Before diving into the API, it helps to understand a few core concepts that underpin everything in OpenAlex.
Entity Types
OpenAlex describes scholarly research as a graph of interconnected entities. There are eight entity types:
Counts are approximate and change as new data is added. Use /works?per_page=1 (etc.) for current counts.

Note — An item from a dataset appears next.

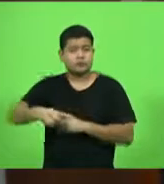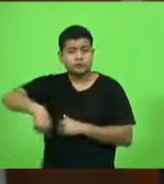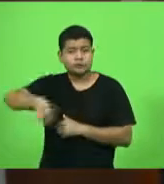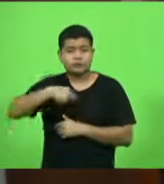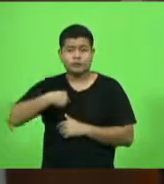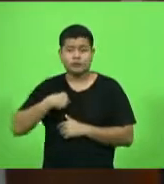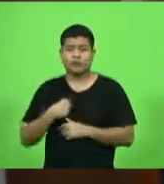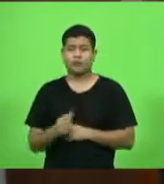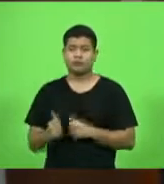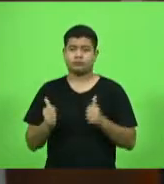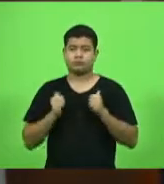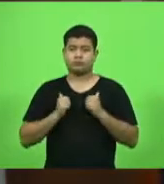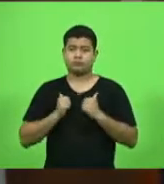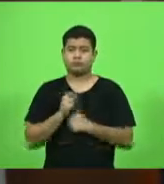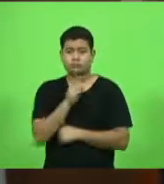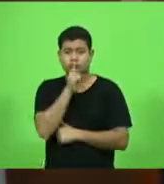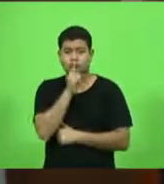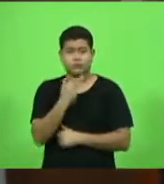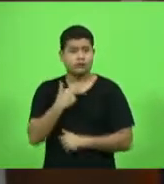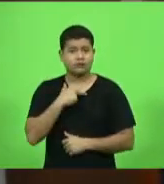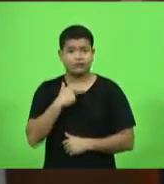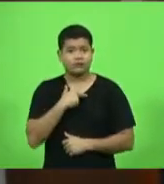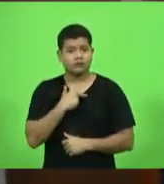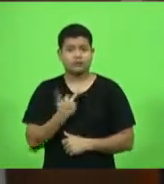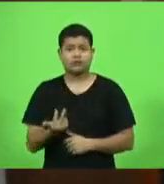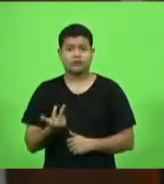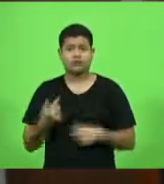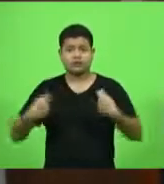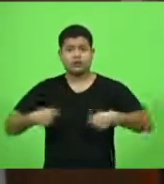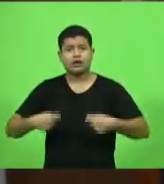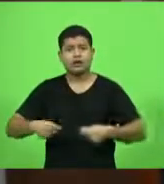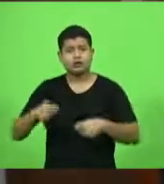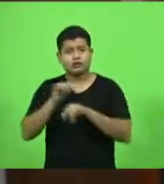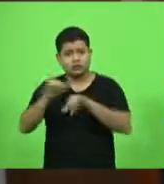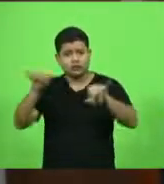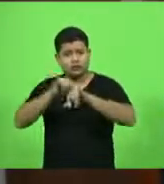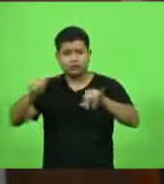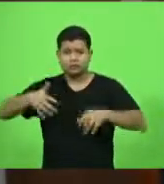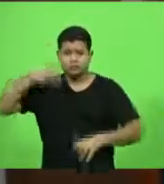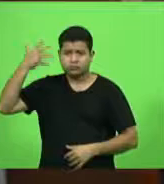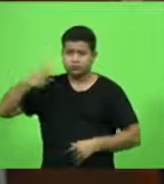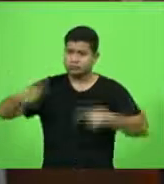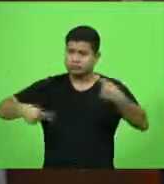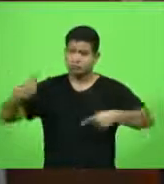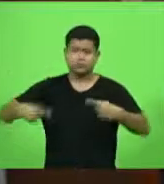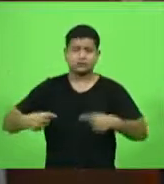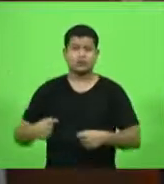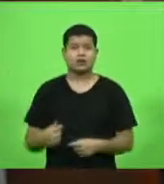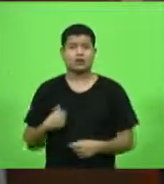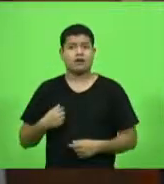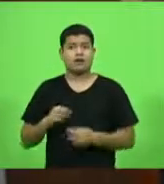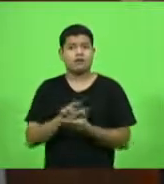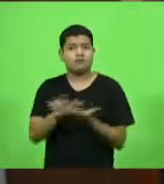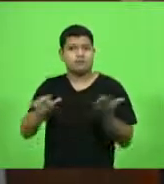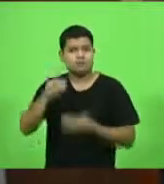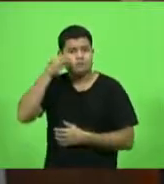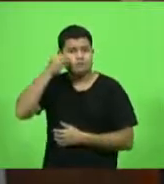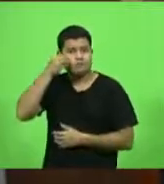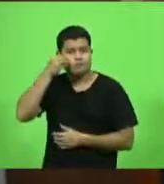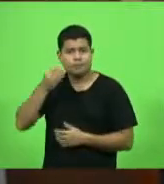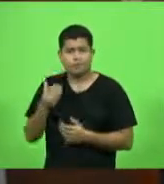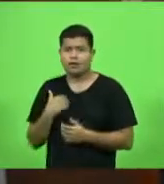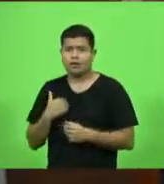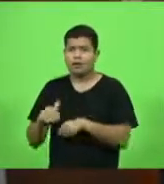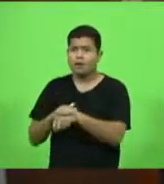calados ante essa situação. organização. Então, foram várias as tentativas de conversa, por exemplo, com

| Entity | Description | Approx. Count |
|---|
| Works | Scholarly documents (articles, books, datasets, theses) | hundreds of millions |
| Authors | Researchers who create works | tens of millions |
| Sources | Where works are hosted (journals, repositories, conferences) | 250K+ |
| Institutions | Organizations where authors are affiliated | 110K+ |
| Topics | Subject classifications (4-level hierarchy) | 4.5K |
| Publishers | Organizations that distribute works | 10K+ |
| Funders | Organizations that fund research | 35K+ |
| Countries | Geographic information (countries, continents) | — |
Each entity type has its own API endpoint (e.g., /works, /authors).
Topic Hierarchy
Topics are organized in a four-level hierarchy:
| Level | Name | Count | Example |
|---|
| 1 | Domain | 4 | Physical Sciences |
| 2 | Field | 26 | Computer Science |
| 3 | Subfield | 254 | Artificial Intelligence |
| 4 | Topic | ~4,500 | Natural Language Processing |
Every work is assigned a primary_topic which includes the full hierarchy path. You can filter by any level: filter=primary_topic.domain.id:1, filter=primary_topic.field.id:17, etc.
OpenAlex IDs
Every entity in OpenAlex has a unique OpenAlex ID. It’s a URL formatted like this:
https://openalex.org/W2741809807
ID Structure
The ID has two parts:
- Base: Always
https://openalex.org/
- Key: A letter prefix + numeric ID (e.g.,
W2741809807)
The letter prefix indicates the entity type:
| Prefix | Entity |
|---|
| W | Work |
| A | Author |
| S | Source |
| I | Institution |
| T | Topic |
| K | Keyword |
| P | Publisher |
| F | Funder |
| G | Award (Grant) |
| C | Concept (deprecated) |
IDs are case-insensitive: W2741809807 and w2741809807 are equivalent.
Using IDs in the API
You can use just the key portion when making API calls:
# Full URL
curl "https://api.openalex.org/works/https://openalex.org/W2741809807"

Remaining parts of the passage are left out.